**ENTRIES SUPPLIED**:

[Start of section]

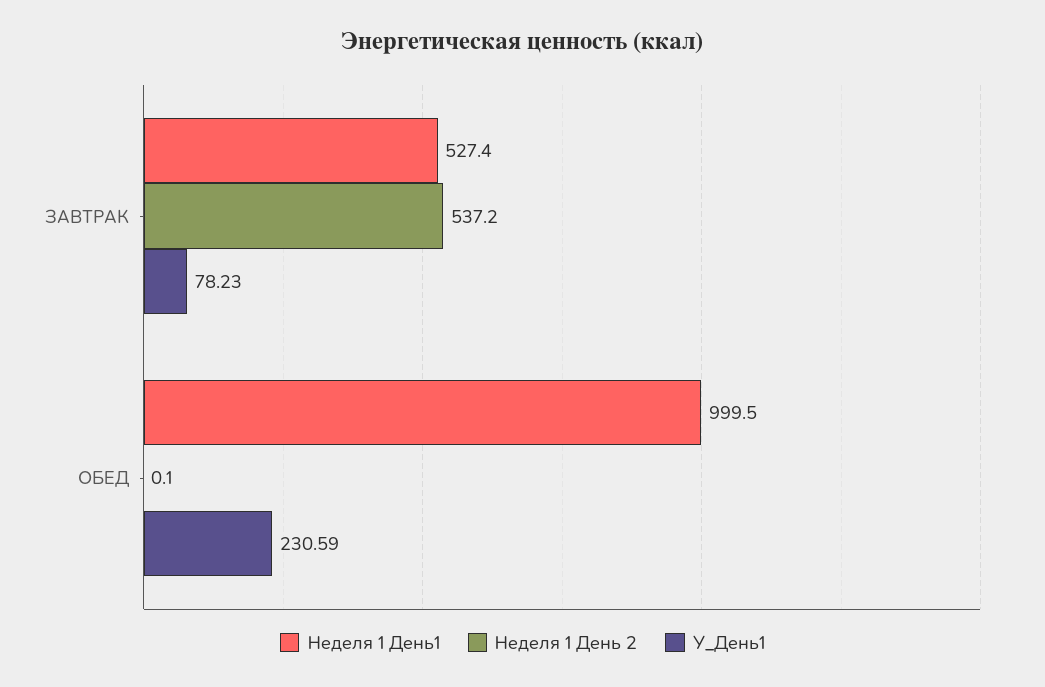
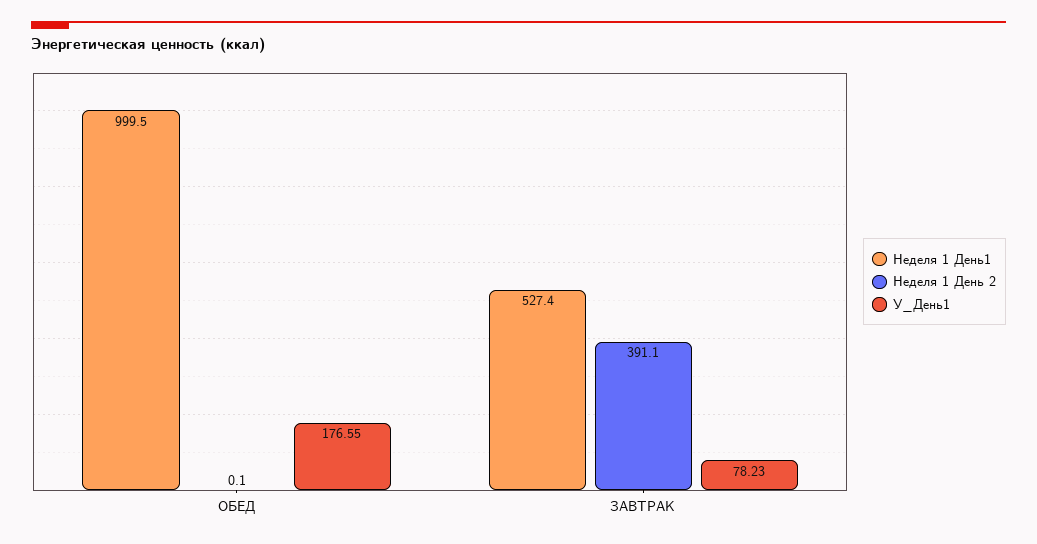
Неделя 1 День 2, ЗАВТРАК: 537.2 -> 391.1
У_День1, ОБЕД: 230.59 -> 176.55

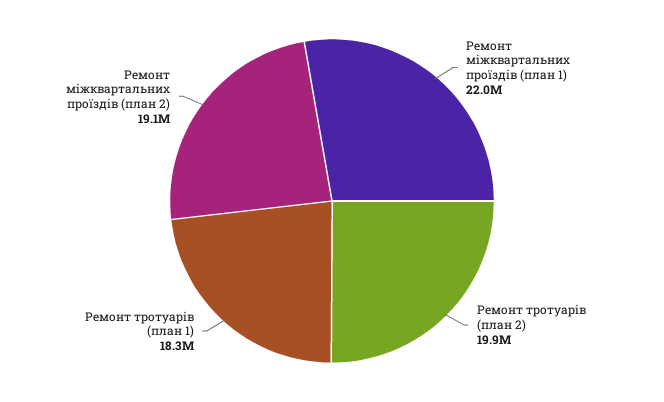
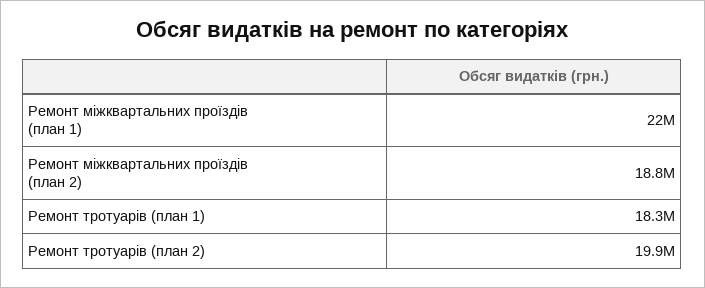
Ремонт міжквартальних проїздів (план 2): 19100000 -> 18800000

[End of section]
[Start of section]

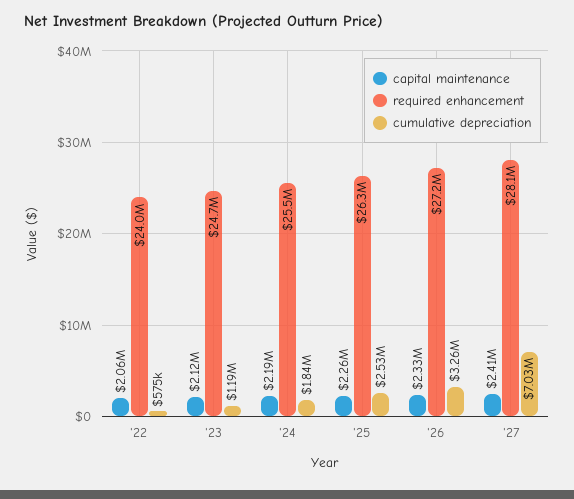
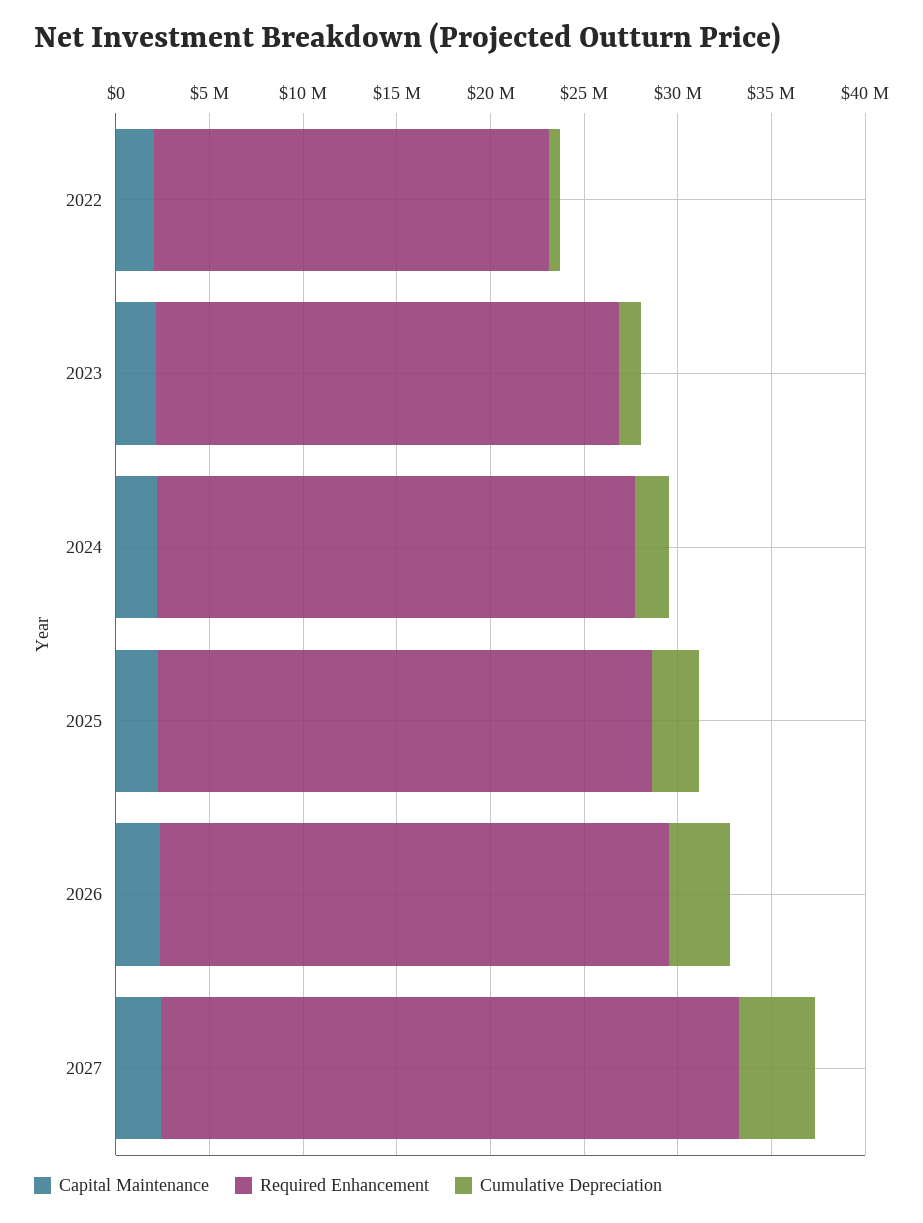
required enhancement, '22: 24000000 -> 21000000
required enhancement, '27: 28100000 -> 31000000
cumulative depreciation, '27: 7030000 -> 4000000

[End of section]

**REQUEST**:
Would you copy, unchanged, the stretch of the records above that begins at the line containing "required enhancement, '22: 24000000" and ends at the line containing "cumulative depreciation, '27: 7030000", and only that?

**FINAL ANSWER**:
required enhancement, '22: 24000000 -> 21000000
required enhancement, '27: 28100000 -> 31000000
cumulative depreciation, '27: 7030000 -> 4000000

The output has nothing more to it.